§ Given problem 1
In the passage on Harbour View Football Club, on what date was the club officially established?
§ Given problem 2
Extend the passage about Harbour View Football Club, picking up after its last sentence.

§ Selection
"""

Harbour View Football Club is a Jamaican football club based in Kingston that currently plays in the top flight Jamaica National Premier League.

Harbour View is nicknamed the Stars of the East or Easters and play their home games at Harbour View Stadium.

History
Founded by Vin Blaine along with the Harbour View community in the 1960s, the professional club, Harbour View F.C., was officially established on March 4, 1974. Then, 25 years later, the club was officially incorporated as a limited liability company and was the first Jamaica football club to become incorporated.

"""

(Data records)
"""

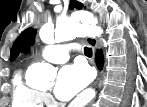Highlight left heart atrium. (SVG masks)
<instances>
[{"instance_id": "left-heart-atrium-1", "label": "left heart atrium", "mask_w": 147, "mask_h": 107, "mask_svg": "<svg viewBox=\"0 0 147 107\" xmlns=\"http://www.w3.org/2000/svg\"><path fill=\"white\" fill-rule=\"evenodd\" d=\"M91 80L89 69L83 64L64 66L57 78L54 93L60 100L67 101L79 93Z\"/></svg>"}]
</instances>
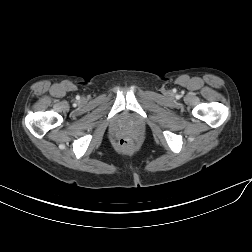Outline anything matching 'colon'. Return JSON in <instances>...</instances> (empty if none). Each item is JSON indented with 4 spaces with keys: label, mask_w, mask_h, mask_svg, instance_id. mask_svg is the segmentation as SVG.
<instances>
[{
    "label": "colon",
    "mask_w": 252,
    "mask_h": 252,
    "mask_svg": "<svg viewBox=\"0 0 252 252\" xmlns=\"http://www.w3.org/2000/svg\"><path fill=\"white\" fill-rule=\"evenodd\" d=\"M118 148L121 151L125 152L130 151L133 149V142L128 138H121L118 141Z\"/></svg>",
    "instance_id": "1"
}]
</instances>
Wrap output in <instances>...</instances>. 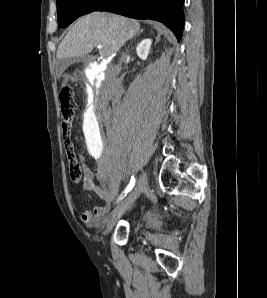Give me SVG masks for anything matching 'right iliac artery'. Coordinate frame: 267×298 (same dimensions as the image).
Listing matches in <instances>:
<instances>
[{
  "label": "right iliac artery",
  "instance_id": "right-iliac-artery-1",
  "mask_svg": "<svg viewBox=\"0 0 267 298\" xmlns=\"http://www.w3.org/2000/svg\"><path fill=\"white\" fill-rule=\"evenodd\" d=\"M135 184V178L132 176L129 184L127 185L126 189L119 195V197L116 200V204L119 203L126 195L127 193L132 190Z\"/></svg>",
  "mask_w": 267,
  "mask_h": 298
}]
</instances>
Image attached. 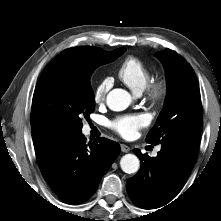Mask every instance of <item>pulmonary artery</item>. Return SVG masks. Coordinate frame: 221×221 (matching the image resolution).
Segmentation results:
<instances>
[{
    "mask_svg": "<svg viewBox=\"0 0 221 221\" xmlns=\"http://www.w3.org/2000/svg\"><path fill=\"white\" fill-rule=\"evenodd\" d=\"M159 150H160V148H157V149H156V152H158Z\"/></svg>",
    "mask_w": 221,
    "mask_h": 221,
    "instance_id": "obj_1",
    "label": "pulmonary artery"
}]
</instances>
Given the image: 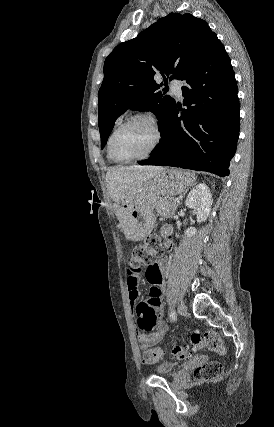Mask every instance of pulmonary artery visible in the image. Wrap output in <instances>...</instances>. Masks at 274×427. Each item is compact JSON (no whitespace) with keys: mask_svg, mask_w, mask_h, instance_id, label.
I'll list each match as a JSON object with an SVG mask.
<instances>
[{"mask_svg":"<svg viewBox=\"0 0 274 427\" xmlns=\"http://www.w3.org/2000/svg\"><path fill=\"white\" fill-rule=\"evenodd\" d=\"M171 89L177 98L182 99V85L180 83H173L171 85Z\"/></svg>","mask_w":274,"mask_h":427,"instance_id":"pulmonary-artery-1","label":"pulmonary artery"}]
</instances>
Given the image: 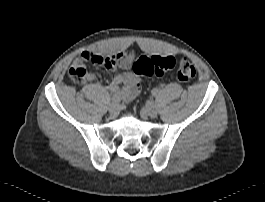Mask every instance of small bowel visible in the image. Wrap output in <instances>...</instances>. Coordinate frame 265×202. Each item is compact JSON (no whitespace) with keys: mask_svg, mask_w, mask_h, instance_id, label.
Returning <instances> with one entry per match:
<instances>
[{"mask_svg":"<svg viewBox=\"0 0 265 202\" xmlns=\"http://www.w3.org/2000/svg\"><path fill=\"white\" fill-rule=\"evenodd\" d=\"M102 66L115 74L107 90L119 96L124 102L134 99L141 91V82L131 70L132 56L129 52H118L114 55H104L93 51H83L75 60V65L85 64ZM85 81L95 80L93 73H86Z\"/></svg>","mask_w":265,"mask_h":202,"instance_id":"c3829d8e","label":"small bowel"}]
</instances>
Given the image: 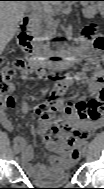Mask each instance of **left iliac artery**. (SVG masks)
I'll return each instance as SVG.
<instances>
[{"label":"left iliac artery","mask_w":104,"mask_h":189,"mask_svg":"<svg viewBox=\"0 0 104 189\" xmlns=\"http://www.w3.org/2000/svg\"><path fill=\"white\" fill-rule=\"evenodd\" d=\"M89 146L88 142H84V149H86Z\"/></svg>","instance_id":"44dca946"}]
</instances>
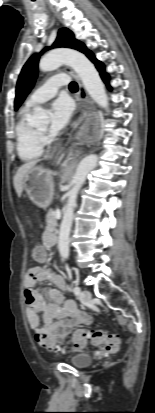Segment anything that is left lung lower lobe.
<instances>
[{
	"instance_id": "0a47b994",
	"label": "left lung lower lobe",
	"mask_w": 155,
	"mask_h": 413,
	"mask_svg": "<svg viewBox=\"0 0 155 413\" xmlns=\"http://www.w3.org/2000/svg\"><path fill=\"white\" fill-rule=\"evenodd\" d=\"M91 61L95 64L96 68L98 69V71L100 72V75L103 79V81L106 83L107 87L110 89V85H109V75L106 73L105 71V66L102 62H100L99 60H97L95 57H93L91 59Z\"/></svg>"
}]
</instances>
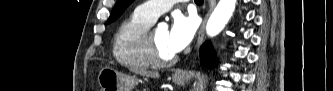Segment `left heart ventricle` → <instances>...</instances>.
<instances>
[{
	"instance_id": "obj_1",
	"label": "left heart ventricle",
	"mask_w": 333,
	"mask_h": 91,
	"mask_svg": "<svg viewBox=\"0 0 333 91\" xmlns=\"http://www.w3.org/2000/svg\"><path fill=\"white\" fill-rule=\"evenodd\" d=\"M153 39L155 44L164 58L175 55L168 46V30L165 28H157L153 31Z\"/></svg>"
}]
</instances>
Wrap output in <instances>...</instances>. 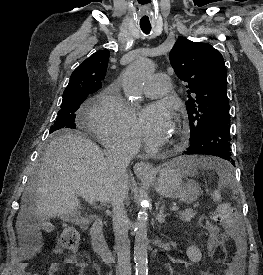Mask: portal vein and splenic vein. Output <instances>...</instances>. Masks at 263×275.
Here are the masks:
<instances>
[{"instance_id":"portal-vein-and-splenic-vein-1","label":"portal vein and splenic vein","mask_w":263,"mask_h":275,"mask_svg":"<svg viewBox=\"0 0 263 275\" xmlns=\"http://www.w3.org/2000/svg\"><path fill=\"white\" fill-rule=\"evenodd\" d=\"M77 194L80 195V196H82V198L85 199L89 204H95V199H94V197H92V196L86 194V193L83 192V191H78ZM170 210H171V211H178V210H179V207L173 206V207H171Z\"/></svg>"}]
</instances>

"""
"""

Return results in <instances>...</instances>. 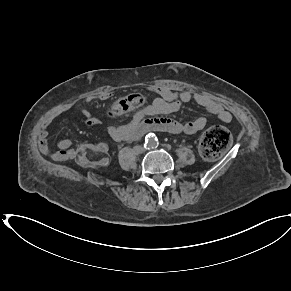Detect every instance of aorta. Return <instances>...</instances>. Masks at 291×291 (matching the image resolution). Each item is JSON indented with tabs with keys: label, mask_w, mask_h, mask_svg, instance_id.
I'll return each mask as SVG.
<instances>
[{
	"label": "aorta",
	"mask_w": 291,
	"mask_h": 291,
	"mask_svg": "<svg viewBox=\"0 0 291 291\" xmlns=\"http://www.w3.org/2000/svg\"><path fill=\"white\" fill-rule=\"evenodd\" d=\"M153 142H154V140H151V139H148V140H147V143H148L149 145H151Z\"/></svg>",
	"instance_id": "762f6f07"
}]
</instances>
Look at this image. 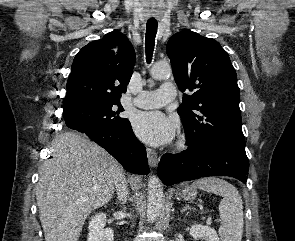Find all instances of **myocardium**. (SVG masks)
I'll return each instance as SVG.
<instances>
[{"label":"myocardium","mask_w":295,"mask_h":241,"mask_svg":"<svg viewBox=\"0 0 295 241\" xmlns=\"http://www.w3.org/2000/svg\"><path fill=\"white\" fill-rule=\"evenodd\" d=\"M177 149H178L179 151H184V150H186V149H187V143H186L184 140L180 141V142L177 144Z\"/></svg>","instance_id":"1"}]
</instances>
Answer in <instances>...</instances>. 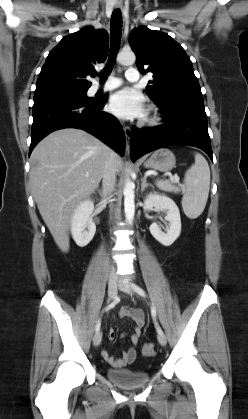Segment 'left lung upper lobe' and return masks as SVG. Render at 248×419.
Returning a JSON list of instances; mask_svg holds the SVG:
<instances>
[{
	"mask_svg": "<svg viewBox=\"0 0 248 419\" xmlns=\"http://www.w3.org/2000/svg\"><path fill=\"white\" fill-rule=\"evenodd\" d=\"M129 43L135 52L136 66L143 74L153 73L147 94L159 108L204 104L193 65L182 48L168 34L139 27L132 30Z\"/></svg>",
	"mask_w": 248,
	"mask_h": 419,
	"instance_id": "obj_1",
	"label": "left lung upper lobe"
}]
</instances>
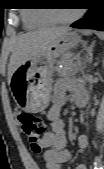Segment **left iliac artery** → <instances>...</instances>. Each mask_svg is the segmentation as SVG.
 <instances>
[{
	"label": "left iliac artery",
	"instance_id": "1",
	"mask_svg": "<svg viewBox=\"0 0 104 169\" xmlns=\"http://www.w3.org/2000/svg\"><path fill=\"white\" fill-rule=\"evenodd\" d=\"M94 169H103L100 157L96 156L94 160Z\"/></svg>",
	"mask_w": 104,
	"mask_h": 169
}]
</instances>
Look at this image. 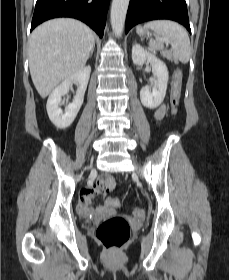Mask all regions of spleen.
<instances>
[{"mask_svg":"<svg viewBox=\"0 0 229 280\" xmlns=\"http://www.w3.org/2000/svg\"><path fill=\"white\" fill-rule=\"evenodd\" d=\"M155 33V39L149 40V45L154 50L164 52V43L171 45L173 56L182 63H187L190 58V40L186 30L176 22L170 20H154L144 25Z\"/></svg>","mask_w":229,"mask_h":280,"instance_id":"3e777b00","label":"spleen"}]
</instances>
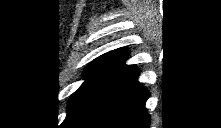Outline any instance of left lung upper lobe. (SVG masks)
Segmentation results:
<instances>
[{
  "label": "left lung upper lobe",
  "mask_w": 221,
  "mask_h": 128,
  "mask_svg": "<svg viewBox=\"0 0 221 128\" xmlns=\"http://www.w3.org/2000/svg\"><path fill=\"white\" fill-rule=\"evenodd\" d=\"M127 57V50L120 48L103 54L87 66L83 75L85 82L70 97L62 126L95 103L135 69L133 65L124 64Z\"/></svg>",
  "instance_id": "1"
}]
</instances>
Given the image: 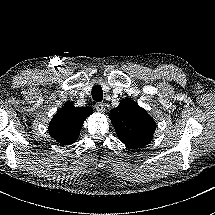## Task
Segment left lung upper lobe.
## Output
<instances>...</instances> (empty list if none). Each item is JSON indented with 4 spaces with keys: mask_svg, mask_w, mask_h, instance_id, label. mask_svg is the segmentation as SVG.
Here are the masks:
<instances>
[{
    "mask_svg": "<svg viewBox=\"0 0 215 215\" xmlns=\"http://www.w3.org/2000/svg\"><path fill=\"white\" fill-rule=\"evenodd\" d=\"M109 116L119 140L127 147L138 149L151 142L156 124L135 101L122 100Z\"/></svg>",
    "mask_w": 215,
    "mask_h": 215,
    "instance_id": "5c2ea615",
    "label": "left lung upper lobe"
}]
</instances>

"""
"""

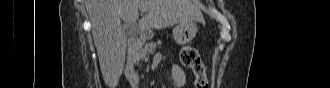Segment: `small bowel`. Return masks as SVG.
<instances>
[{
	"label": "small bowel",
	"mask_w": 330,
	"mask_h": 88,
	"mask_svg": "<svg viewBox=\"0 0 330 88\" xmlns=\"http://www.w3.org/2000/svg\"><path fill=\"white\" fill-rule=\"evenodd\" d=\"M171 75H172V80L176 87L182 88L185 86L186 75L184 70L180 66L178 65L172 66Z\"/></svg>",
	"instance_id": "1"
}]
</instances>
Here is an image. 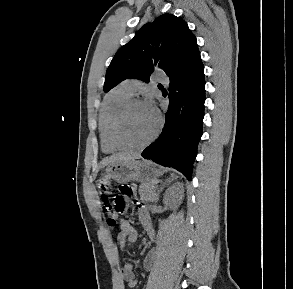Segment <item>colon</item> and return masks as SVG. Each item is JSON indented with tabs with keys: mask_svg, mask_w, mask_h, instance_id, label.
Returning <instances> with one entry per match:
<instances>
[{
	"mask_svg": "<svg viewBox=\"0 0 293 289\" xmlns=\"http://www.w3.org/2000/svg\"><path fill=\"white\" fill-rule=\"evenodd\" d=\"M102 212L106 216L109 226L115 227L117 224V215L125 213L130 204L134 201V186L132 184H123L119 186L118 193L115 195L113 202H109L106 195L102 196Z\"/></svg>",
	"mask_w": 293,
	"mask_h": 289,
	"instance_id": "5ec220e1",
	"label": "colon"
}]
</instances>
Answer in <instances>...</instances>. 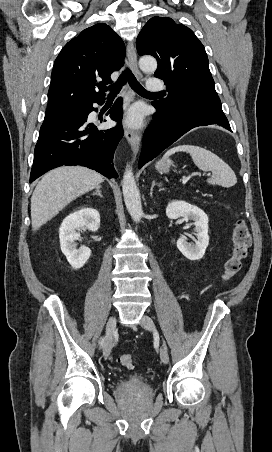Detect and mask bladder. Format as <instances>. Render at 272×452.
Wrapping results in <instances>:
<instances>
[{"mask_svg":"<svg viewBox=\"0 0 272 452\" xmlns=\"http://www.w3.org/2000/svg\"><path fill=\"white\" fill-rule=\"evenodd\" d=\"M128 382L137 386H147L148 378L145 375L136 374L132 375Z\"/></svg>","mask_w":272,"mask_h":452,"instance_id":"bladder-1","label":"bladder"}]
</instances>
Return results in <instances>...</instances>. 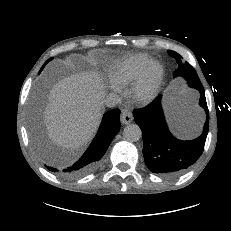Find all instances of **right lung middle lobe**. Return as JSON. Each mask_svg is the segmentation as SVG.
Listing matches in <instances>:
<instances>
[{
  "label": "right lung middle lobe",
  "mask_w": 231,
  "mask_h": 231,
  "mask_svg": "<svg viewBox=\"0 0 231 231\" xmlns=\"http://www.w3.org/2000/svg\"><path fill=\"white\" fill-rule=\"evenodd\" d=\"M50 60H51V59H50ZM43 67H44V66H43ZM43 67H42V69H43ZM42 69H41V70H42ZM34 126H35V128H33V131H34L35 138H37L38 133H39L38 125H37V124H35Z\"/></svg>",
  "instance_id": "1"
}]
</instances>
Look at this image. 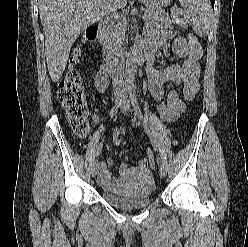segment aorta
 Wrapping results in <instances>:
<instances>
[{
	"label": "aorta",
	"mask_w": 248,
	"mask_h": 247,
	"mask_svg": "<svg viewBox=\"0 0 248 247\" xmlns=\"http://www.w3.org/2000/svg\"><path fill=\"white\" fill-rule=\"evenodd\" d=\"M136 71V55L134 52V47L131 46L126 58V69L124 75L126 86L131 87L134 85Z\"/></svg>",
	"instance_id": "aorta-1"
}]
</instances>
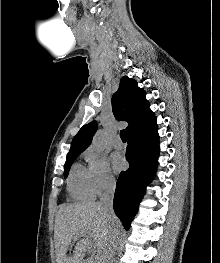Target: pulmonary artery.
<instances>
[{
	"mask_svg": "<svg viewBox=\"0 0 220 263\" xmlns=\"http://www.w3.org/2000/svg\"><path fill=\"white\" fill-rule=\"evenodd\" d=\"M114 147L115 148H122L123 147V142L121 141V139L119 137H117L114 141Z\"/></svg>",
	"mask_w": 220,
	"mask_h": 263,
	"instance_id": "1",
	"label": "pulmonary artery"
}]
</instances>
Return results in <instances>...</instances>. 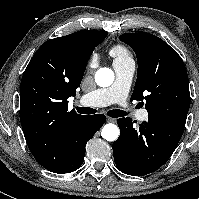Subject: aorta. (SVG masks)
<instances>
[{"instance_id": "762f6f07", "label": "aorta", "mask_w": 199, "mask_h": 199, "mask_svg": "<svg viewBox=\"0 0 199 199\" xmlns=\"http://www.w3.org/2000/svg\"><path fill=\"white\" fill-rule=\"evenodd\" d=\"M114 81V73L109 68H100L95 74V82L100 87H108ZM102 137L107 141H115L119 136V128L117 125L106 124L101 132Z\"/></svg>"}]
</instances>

"""

§ Exercise result 1
March 4, 1974

§ Exercise result 2
Harbour View F.C. has developed a reputation for being the first in Jamaica in many aspects. The Stars of the East became the first club to have an official website, and the first to build a world-class football stadium. Ricardo Gardner was the inaugural Jamaica National Premier League player to transfer to a major European league after joining the Bolton Wanderers in 1998. Club management is also setting the pace in bringing true professionalism to Jamaica's football landscape. In addition, at the beginning of the 2006 season, the club's equipment was sponsored by Adidas. The club generates revenue through sponsorships, match tickets, and other businesses such as stadium bars and Western Union.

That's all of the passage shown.